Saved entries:

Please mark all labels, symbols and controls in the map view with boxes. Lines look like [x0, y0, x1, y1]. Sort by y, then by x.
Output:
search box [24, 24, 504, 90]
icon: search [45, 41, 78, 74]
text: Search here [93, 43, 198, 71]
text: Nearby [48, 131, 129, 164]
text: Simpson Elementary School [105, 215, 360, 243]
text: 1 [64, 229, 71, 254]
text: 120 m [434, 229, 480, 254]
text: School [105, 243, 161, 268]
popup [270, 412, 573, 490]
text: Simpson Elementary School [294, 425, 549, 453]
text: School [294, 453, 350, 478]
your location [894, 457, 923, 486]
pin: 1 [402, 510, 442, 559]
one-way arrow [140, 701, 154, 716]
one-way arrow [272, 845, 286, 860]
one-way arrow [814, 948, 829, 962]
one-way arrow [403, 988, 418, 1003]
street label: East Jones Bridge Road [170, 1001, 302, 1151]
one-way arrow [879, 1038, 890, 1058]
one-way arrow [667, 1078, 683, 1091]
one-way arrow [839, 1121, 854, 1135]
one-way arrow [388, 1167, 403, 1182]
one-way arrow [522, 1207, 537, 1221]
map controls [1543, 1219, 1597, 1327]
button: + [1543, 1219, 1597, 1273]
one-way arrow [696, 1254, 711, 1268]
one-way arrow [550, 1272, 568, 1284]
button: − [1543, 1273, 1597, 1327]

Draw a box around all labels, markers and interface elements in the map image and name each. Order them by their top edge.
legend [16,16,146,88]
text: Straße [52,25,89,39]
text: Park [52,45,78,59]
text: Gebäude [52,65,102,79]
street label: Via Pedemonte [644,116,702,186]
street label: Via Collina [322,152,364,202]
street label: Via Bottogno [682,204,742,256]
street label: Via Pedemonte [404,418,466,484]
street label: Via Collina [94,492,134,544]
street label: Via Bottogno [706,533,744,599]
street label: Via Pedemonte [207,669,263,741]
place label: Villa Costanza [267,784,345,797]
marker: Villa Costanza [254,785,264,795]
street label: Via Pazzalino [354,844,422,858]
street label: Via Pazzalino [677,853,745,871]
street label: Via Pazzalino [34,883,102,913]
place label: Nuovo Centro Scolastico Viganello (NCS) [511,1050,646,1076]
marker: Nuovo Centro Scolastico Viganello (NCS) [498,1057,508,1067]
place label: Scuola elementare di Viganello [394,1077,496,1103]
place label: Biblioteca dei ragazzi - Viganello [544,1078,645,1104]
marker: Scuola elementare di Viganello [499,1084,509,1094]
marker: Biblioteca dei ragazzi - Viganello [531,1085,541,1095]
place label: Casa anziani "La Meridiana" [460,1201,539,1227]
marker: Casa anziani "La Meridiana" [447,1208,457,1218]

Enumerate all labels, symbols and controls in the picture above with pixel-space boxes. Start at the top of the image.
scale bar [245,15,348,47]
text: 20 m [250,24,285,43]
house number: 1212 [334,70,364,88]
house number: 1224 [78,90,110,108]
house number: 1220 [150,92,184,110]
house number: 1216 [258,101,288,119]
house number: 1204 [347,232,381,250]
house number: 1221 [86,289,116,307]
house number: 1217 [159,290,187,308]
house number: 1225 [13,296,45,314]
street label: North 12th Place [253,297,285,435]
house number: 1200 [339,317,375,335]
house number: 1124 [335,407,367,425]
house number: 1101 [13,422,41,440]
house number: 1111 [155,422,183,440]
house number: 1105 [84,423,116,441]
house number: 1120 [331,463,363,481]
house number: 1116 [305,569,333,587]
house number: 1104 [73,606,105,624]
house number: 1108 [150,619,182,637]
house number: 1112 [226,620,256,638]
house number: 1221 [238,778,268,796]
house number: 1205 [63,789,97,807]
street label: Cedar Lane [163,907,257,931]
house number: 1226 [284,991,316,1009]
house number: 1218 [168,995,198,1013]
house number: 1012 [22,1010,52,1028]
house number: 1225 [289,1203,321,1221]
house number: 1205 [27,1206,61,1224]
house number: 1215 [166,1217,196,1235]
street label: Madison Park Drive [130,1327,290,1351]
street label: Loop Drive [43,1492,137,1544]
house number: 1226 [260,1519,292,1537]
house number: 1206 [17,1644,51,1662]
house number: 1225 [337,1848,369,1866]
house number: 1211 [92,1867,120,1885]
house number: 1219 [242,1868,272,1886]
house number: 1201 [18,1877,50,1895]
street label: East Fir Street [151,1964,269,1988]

WORK TO COMPLETE: Check each line above for the word "arrow" and give the number of lines that have it, nothing else.

EXERCISE RESULT: 11